Work instructions: Would you return the entries below exactly from the line containing "List each element's" onward, ending with the final line and including it, and nothing else?

Excerpted records:

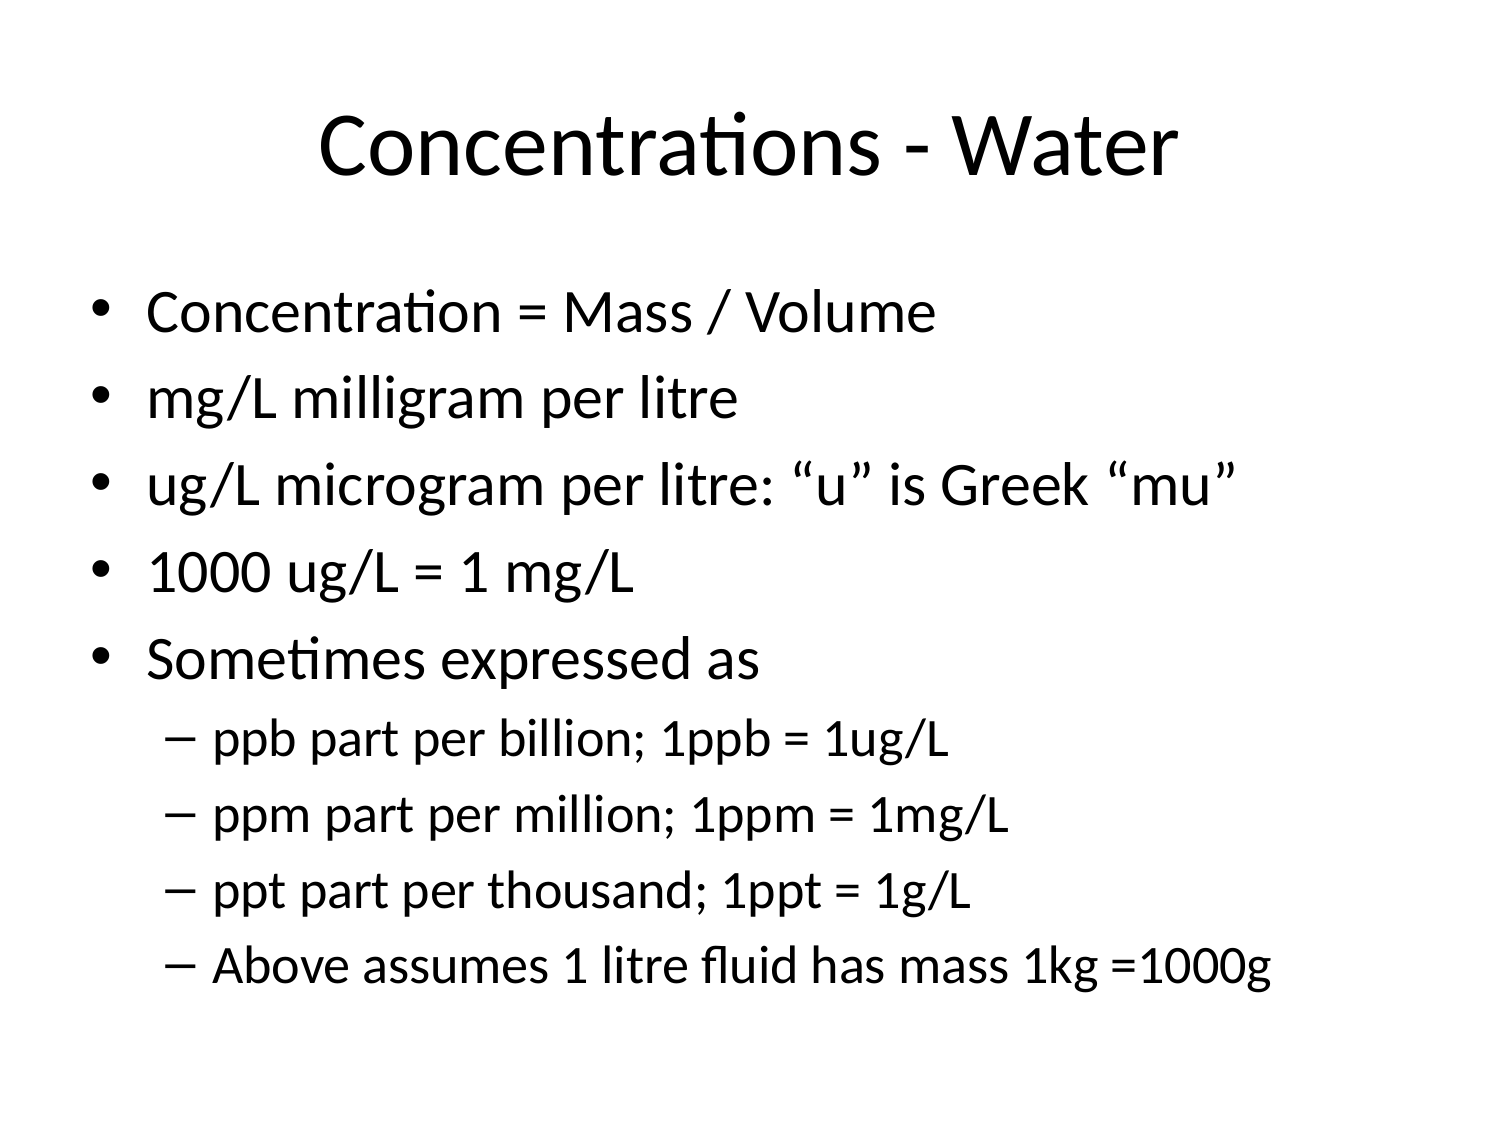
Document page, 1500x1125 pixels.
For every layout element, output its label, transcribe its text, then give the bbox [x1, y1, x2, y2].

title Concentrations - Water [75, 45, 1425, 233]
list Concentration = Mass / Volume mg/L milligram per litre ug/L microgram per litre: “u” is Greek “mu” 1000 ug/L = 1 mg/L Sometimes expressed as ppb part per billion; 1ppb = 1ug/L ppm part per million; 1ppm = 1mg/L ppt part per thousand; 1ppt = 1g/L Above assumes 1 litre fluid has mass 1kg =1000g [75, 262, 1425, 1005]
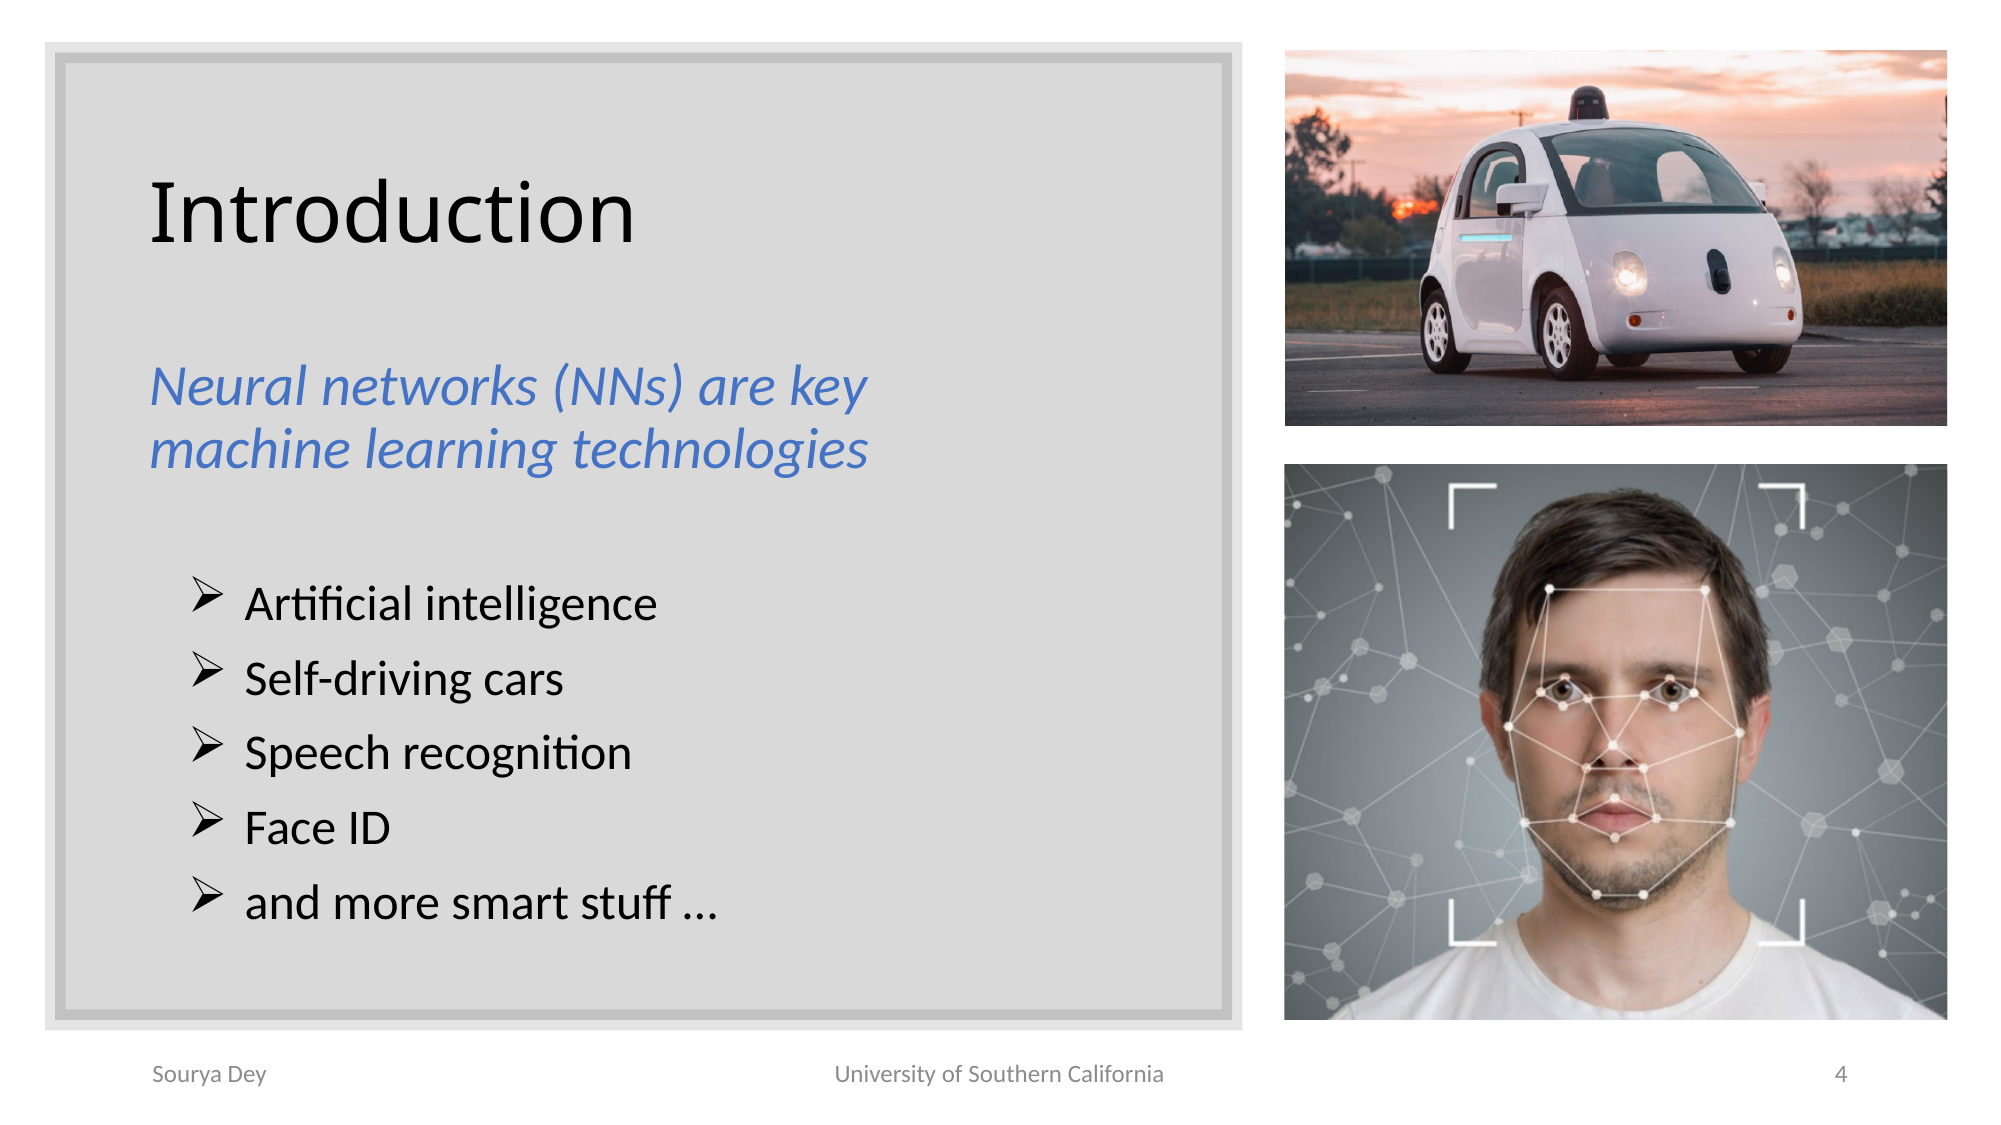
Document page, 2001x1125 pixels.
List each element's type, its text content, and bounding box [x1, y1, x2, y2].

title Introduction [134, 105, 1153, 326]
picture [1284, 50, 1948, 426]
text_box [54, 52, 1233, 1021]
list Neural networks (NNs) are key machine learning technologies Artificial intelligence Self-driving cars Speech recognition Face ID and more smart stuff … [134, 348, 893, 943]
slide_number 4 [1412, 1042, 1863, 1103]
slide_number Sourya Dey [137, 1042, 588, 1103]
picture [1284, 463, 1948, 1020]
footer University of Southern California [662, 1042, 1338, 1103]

Solution for this problem:
List each element's type, its text content, and bounding box [x1, y1, x2, y2].

title Introduction [134, 105, 1153, 326]
picture [1284, 50, 1948, 426]
text_box [54, 52, 1233, 1021]
list Neural networks (NNs) are key machine learning technologies Artificial intelligence Self-driving cars Speech recognition Face ID and more smart stuff … [134, 348, 893, 943]
slide_number 4 [1412, 1042, 1863, 1103]
slide_number Sourya Dey [137, 1042, 588, 1103]
picture [1284, 463, 1948, 1020]
footer University of Southern California [662, 1042, 1338, 1103]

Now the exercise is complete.